I am proposing a 3:1 ratio of BOT ARTICLES to HUMAN ARTICLES. Thus you are allowed a MAXIMUM of 75% of your articles to be bot-initiated. If your Wikipedia has 1000 articles initiated by humans, you are entitled to 3000 additional articles coming from bots. I think even this may be too many bot articles, but at least it is a limit. And if it seems too lax, we can always change the ratio later.

By proposing this ratio, please do not misunderstand. It is not suggested that Wikipedias should have a 3:1 ratio of bot-articles to human articles. If you are in a Wikipedia with a small bot-to-human ratio, great! Remember, a human-created article is almost always superior to the bot-created one.

Remedies for noncompliance

The remedies which have been proposed so far have been closure of the Wikipedia, cutting all of the bot articles, and moving the affected Wikipedia to the Incubator. All of these remedies seem excessively harsh to me, and seem punitive. Punishment is not the answer, I don't think. Our best bet is to warn of a violation, then allow a reasonable amount of time to self-correct, then outside corrective action should be taken. Penalties against a Wikipedia should only be punitive in extreme cases of ignoring the established policy.
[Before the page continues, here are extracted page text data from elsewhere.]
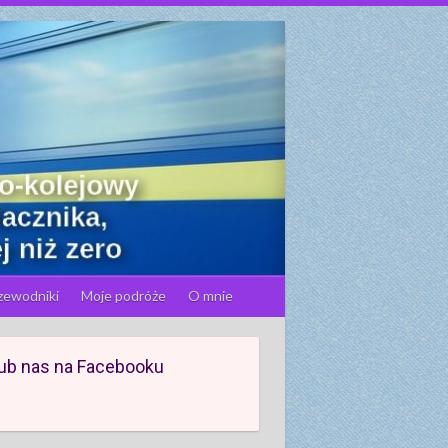
zewodniki
Moje podróże
O mnie
ub nas na Facebooku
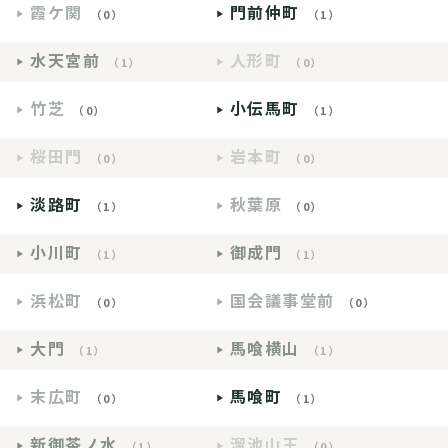
霞ケ関
門前仲町
（0）
（1）
水天宮前
人形町
（1）
（0）
竹芝
小伝馬町
（0）
（1）
桜田門
岩本町
（0）
（0）
淡路町
秋葉原
（1）
（0）
小川町
御成門
（1）
（1）
浜松町
国会議事堂前
（0）
（0）
大門
馬喰横山
（1）
（1）
末広町
馬喰町
（0）
（1）
新御茶ノ水
溜池山王
（1）
（0）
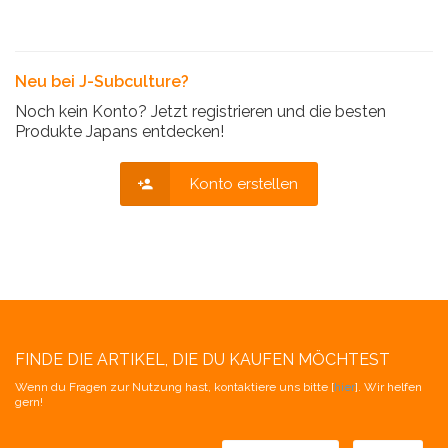
Neu bei J-Subculture?
Noch kein Konto? Jetzt registrieren und die besten
Produkte Japans entdecken!
Konto erstellen
FINDE DIE ARTIKEL, DIE DU KAUFEN MÖCHTEST
Wenn du Fragen zur Nutzung hast, kontaktiere uns bitte [
hier
]. Wir helfen
gern!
  1. Warning that a Wikipedia is violating policy.
  2. Allow a reasonable length of time to initiate action to correct it. (30 or 60 days?)
  3. If refused, stewards will delete bot articles starting with the most recent ones.
  4. Punitive measures in extreme cases.

Once a Wikipedia is brought back into compliance, it is allowed to undelete articles in the same 3:1 ratio, as long as it continues to stay in compliance.

Other issues

How do we know which edits are bots and which are humans?

How are we to determine which editors are bots? Are all editors that doesn't have a bot flag, doesn't have 'bot' in the user name and doesn't tell it is a bot on the user page, non-bots? Or are we going to for instance set a limit of edits per day (or hour, week, month), and treat those editors which are making more edits as bots?

Procedural questions

How should a Wikipedia be warned, and who should do the policing? Is this a subject that should be brought up here or in the individual Wikipedia, or both? What should we do about Wikipedias that are currently not in compliance? (ie. Volapuk?)

Votes

Because of the complex nature of this proposal, I have broken it down into three essential parts:

  1. Should there be limits to bot-heavy Wikipedias?
  2. Is the above suggested 3:1 ratio fair?
  3. Is the above suggested remedy -- deleting bot-additions beyond the allowed limit -- fair?
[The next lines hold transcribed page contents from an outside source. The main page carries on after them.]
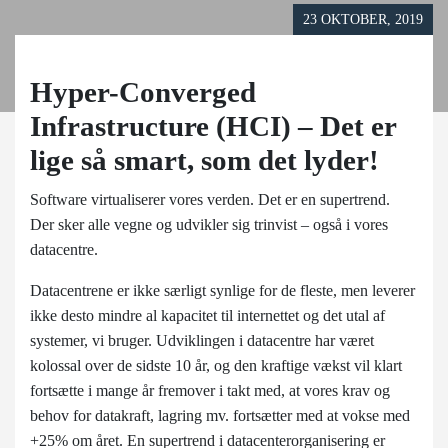
23 OKTOBER, 2019
Hyper-Converged
Infrastructure (HCI) – Det er
lige så smart, som det lyder!
Software virtualiserer vores verden. Det er en supertrend.
Der sker alle vegne og udvikler sig trinvist – også i vores
datacentre.
Datacentrene er ikke særligt synlige for de fleste, men leverer
ikke desto mindre al kapacitet til internettet og det utal af
systemer, vi bruger. Udviklingen i datacentre har været
kolossal over de sidste 10 år, og den kraftige vækst vil klart
fortsætte i mange år fremover i takt med, at vores krav og
behov for datakraft, lagring mv. fortsætter med at vokse med
+25% om året. En supertrend i datacenterorganisering er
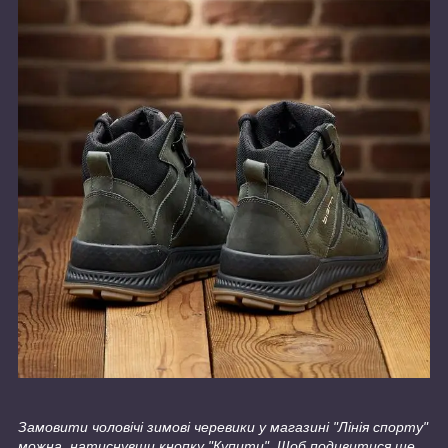
Замовити чоловічі зимові черевики у магазині "Лінія спорту"
можна, натиснувши кнопку "Купити". Щоб подивитися ще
I have voting in three parts: Full support, partial support, and opposition. If you only partially support it, could you please define what parts you are against, and why? We might be able to adjust the proposal to suit your concerns. This vote may or may not be official. Someone with more wiki-wisdom than me would have to say if it is or not.

Support Fully

  1. Support Support Proposer. Yekrats 17:31, 8 January 2008 (UTC)[reply]

Support Partially

Please indicate which sections of the proposal you agree or disagree with.

Oppose

If you oppose this proposal completely, please indicate why.


Comments and additional suggestions

I welcome your comments and suggestions on this difficult issue. However, I have tried to be fair in constructing it. It is not fair to single out one Wikipedia when making this kind of proposal. I would be curious to know if any other Wikipedias besides the Volapuk violate this proposal as it stands now.
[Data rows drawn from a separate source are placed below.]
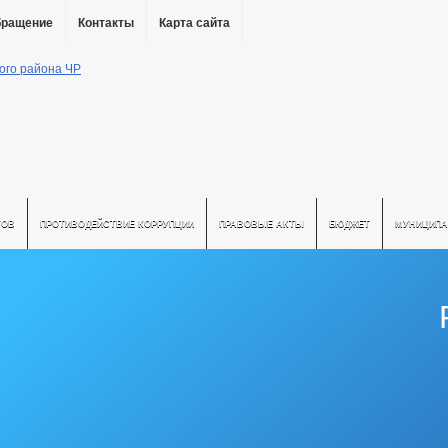
бращение
Контакты
Карта сайта
ТОВ
ПРОТИВОДЕЙСТВИЕ КОРРУПЦИИ
ПРАВОВЫЕ АКТЫ
БЮДЖЕТ
МУНИЦИПА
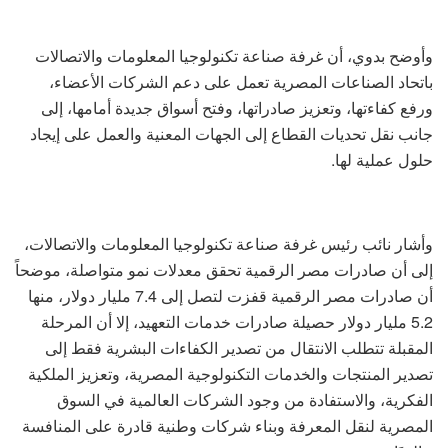
وأوضح بدوي، أن غرفة صناعة تكنولوجيا المعلومات والاتصالات
باتحاد الصناعات المصرية تعمل على دعم الشركات الأعضاء،
ورفع كفاءتها، وتعزيز صادراتها، وفتح أسواق جديدة أمامها، إلى
جانب نقل تحديات القطاع إلى الجهات المعنية والعمل على إيجاد
حلول عملية لها.
وأشار نائب رئيس غرفة صناعة تكنولوجيا المعلومات والاتصالات،
إلى أن صادرات مصر الرقمية تحقق معدلات نمو متواصلة، موضحاً
أن صادرات مصر الرقمية قفزت لتصل إلى 7.4 مليار دولار، منها
5.2 مليار دولار حصيلة صادرات خدمات التعهيد، إلا أن المرحلة
المقبلة تتطلب الانتقال من تصدير الكفاءات البشرية فقط إلى
تصدير المنتجات والخدمات التكنولوجية المصرية، وتعزيز الملكية
الفكرية، والاستفادة من وجود الشركات العالمية في السوق
المصرية لنقل المعرفة وبناء شركات وطنية قادرة على المنافسة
I would like to end by saying that I feel no ill-will toward the Volapuk or any other Wikipedia. In fact, I am an admin at the Esperanto Wikipedia, so I have a fondness for conlangs. However, I think the measures that I outline above are necessary to make the Volapuk more robust, and help to protect the image of all Wikipedias. Additionally, it will help to keep the rampant oneupmanship in control. I ask that you try to keep a level head in the ensuing discussion. Thank you for your attention. -- Yekrats 17:31, 8 January 2008 (UTC)[reply]